Record set —
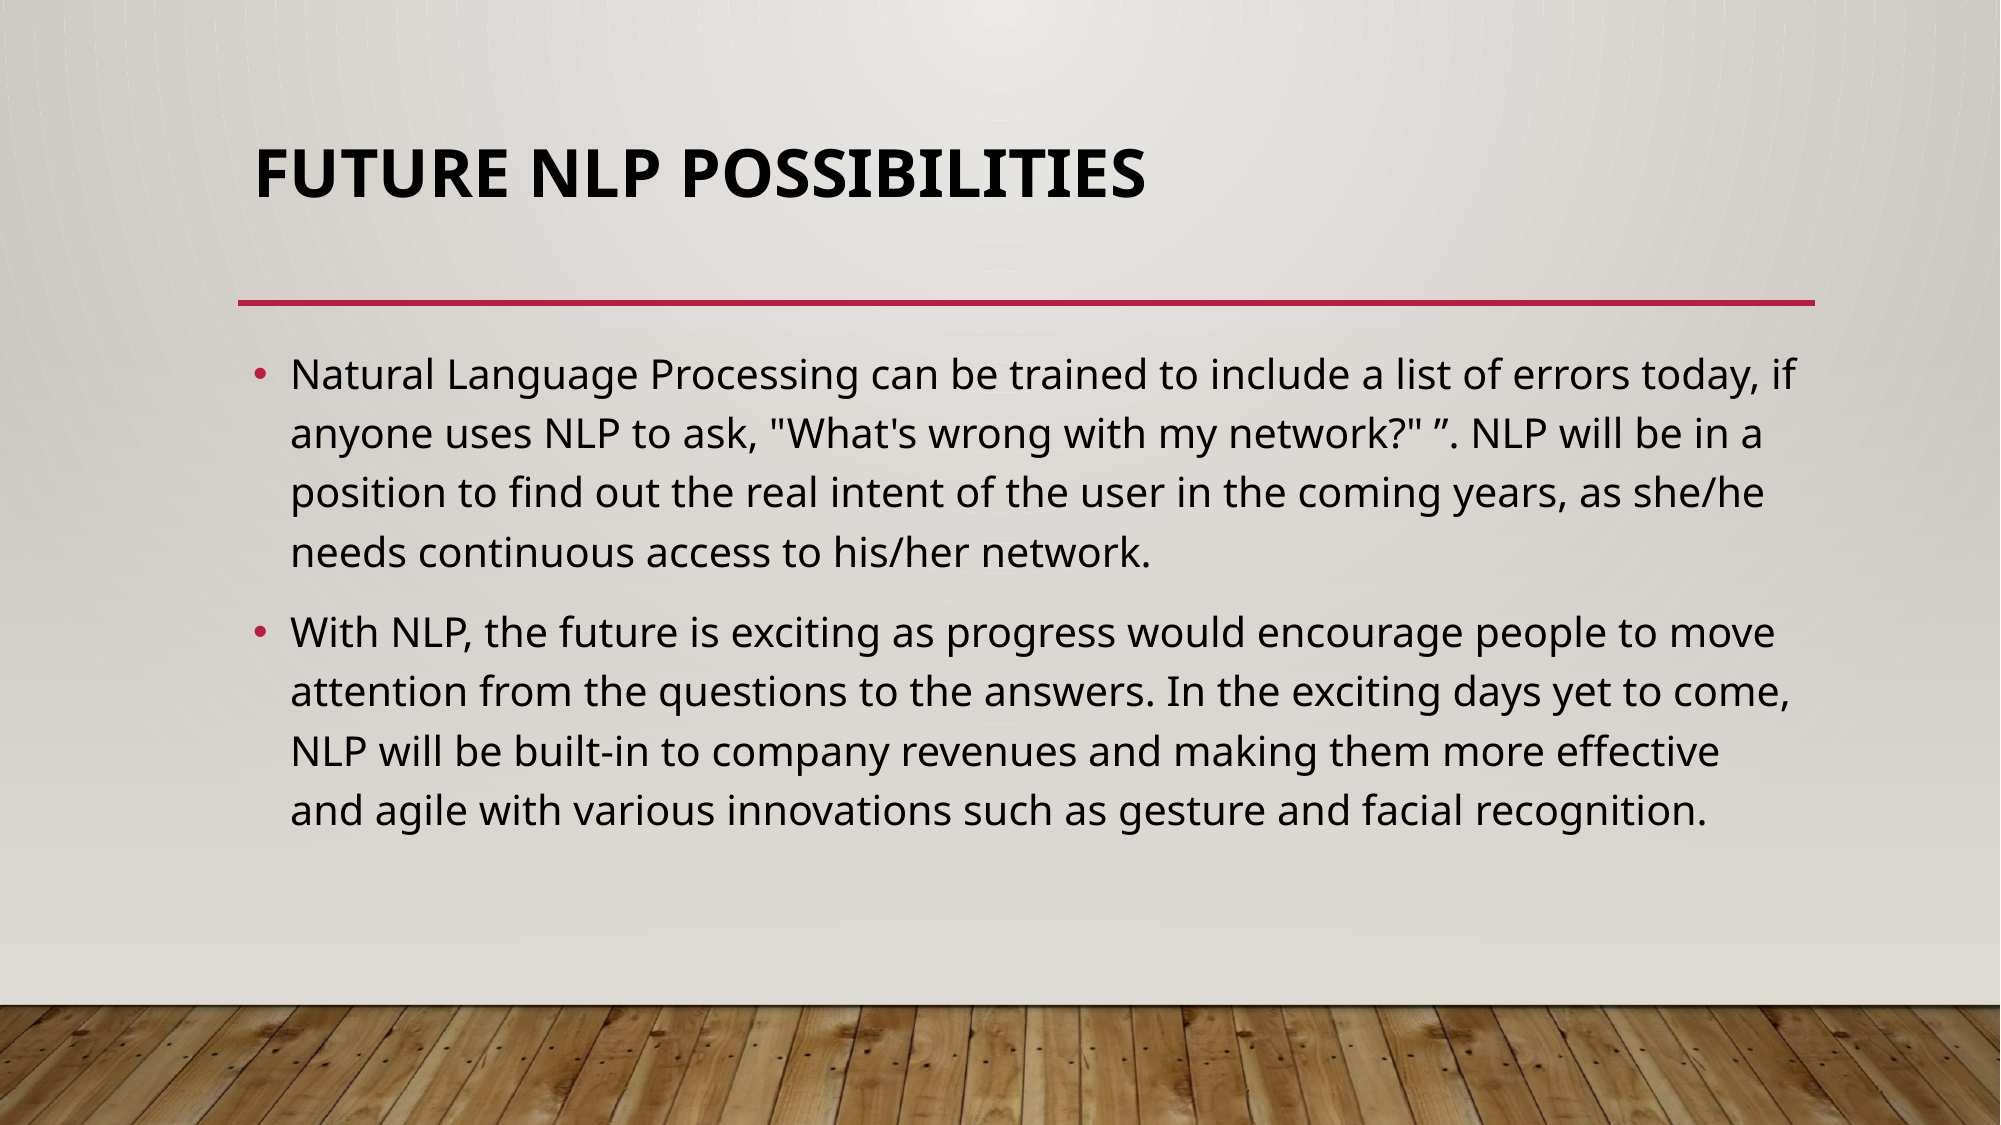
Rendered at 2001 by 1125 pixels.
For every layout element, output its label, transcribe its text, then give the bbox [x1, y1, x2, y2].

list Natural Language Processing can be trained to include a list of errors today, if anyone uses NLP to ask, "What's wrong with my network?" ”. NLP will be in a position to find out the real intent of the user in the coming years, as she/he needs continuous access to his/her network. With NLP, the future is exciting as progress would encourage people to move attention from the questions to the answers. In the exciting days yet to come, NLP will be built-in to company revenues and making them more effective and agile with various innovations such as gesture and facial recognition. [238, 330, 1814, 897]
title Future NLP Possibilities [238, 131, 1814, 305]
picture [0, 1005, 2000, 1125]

--

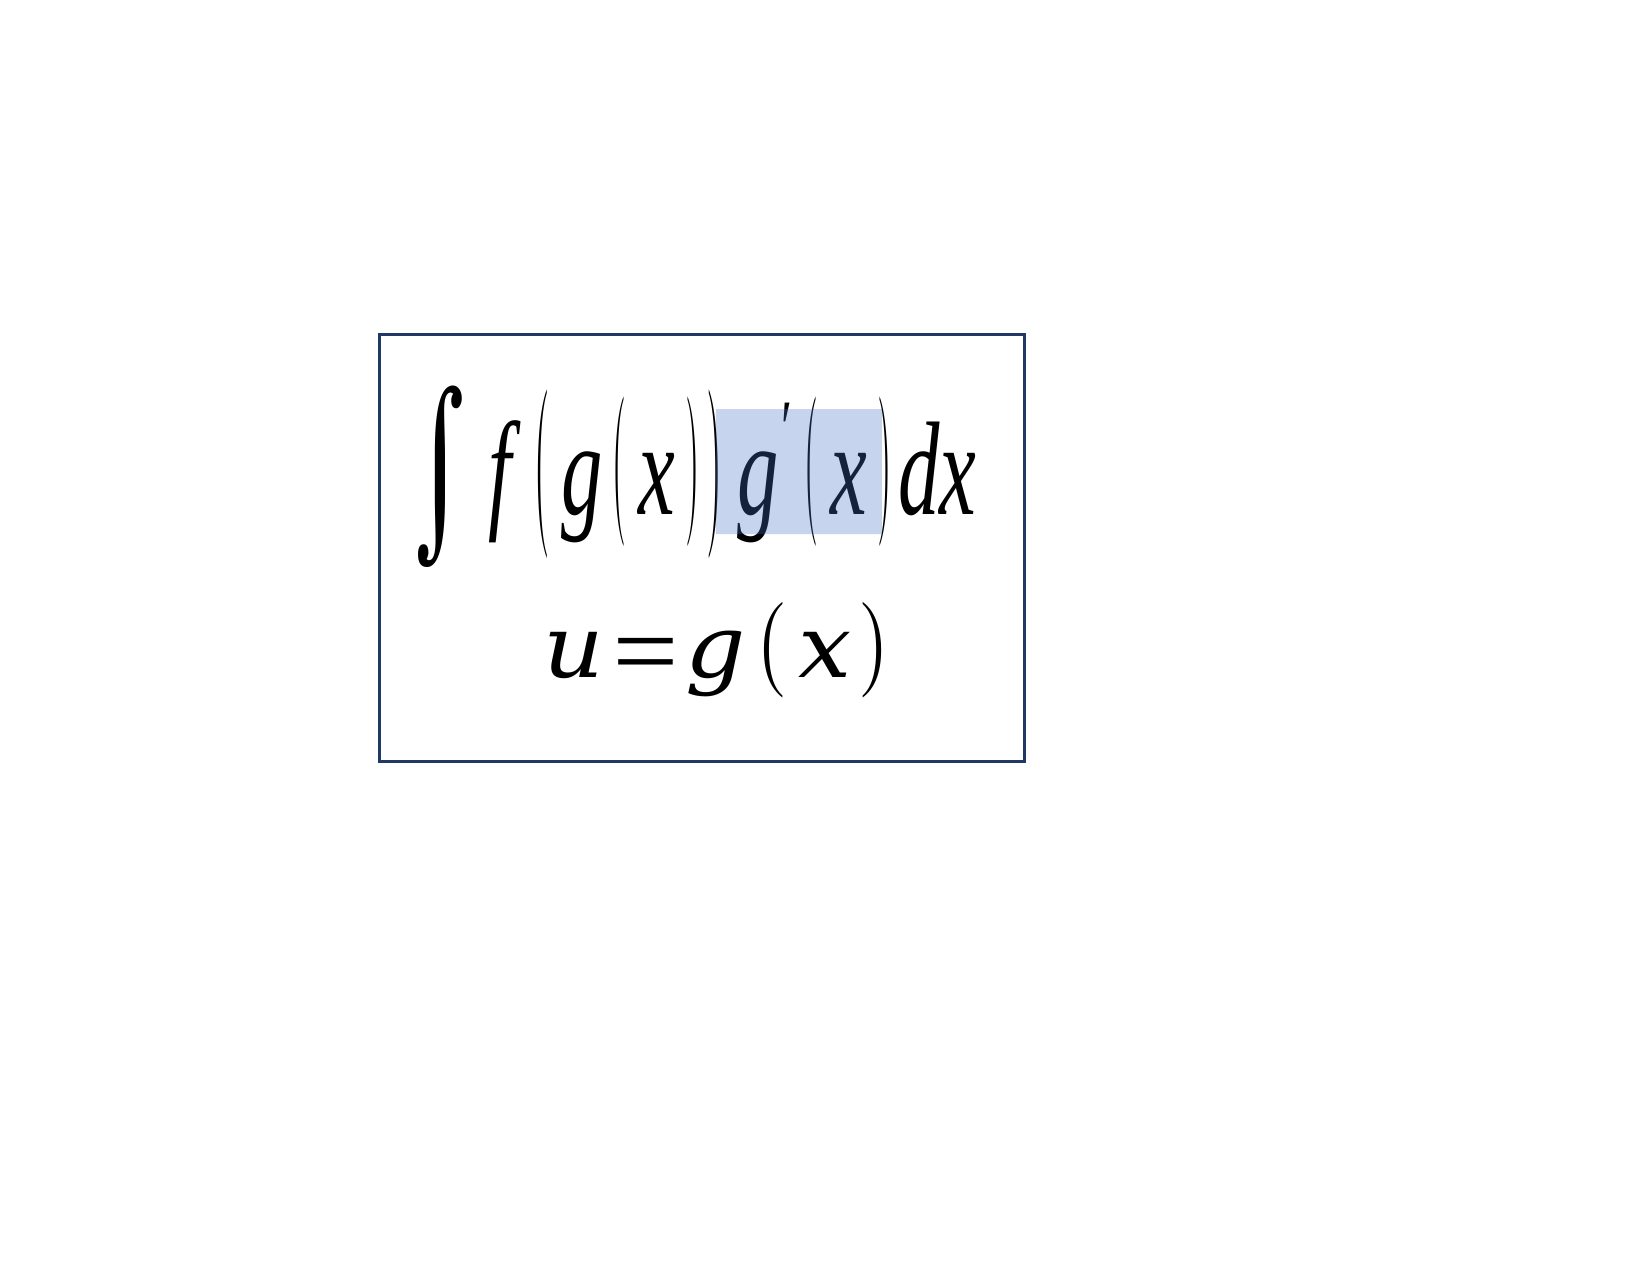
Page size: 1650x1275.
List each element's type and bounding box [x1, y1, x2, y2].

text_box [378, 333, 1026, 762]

---

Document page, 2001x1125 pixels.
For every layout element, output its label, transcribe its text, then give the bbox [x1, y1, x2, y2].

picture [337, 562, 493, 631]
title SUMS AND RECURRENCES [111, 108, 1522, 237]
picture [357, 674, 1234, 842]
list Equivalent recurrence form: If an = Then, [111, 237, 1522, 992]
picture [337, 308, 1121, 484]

About this exercise —
Where a line of the data above includes the string "pixels", pull it out.

The answer —
Rendered at 2001 by 1125 pixels.
Document page, 2001x1125 pixels.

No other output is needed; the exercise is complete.